Find each line in the rows below that contains the word "sitio" and copy those lines out. Matching is case-sensitive.

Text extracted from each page
★ ★ ★ ★ ★ ★ ★

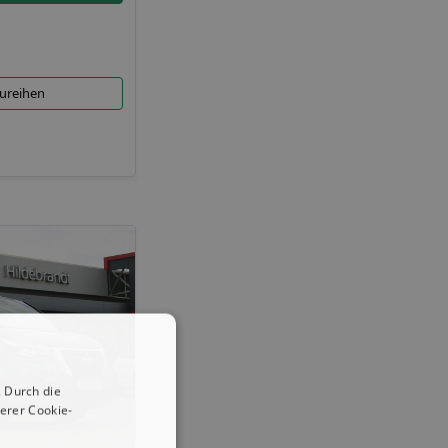
aureihen
 Durch die
erer Cookie-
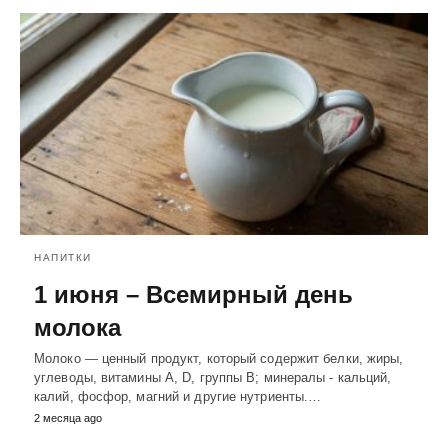
НАПИТКИ
1 июня – Всемирный день
молока
Молоко — ценный продукт, который содержит белки, жиры,
углеводы, витамины A, D, группы B; минералы - кальций,
калий, фосфор, магний и другие нутриенты.…
2 месяца ago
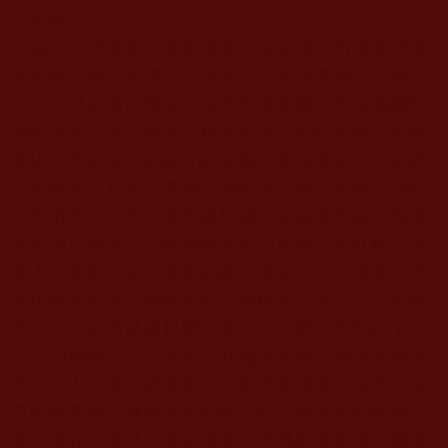
在害他。
如一日羌佛與一尊者開車行於路途，有眾生現怖
畏大難之相，羌佛告之尊者：「此生遭難，當救
之。」可是這位眾生，反視羌佛為敵，想法逃離對
他的護佑，拼命奔跑，根本不停。此時突有一妖物
風快向他追去，就在此刻惡毒妖物快要追上，正將
撲食他的一剎那，羌佛一聲吼出，很是奇怪，頓時
平地出水，妖孽大驚奪路橫逃，朝高坡奔命，而這
個眾生反而停下，轉過彎來緊跟妖物，把妖物當成
親人，將自己送向魔鬼的死亡血盆大口。當初叫他
儘快離開危險、脫離邪師，他根本不聽，不但不離
邪歸正，反而越跟越緊。死亡現前時，他明白了，
但一切都晚了，已經成了妖魔的美食。爾後靈魂痛
苦，刀山火海。這是第三世多杰羌佛辦公室的一位
尊者與羌佛親身經歷大約兩小時之內發生的鐵事公
案。就在此慘狀之事結束後，羌佛對尊者說：我算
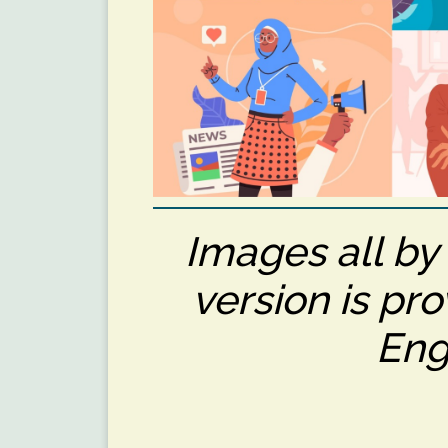
Images all by
version is pr
Eng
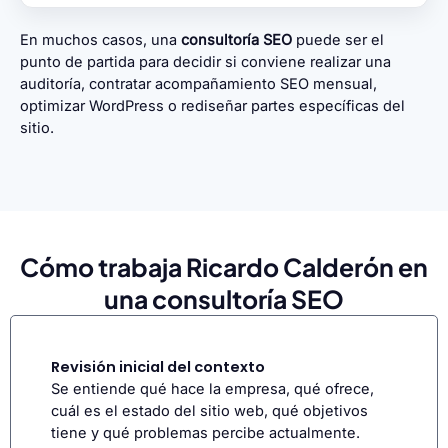
En muchos casos, una
consultoría SEO
puede ser el
punto de partida para decidir si conviene realizar una
auditoría, contratar acompañamiento SEO mensual,
optimizar WordPress o rediseñar partes específicas del
sitio.
Cómo trabaja Ricardo Calderón en
una consultoría SEO
Revisión inicial del contexto
Se entiende qué hace la empresa, qué ofrece,
cuál es el estado del sitio web, qué objetivos
tiene y qué problemas percibe actualmente.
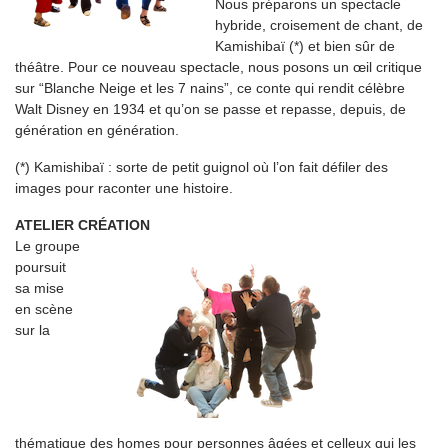
Nous préparons un spectacle
hybride, croisement de chant, de
Kamishibaï (*) et bien sûr de
théâtre. Pour ce nouveau spectacle, nous posons un œil critique
sur “Blanche Neige et les 7 nains”, ce conte qui rendit célèbre
Walt Disney en 1934 et qu’on se passe et repasse, depuis, de
génération en génération.
(*) Kamishibaï : sorte de petit guignol où l’on fait défiler des
images pour raconter une histoire.
ATELIER CRÉATION
Le groupe
poursuit
sa mise
en scène
sur la
thématique des homes pour personnes âgées et celleux qui les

★ ★ ★ ★ ★ ★ ★

Solution below:
sitio.
cuál es el estado del sitio web, qué objetivos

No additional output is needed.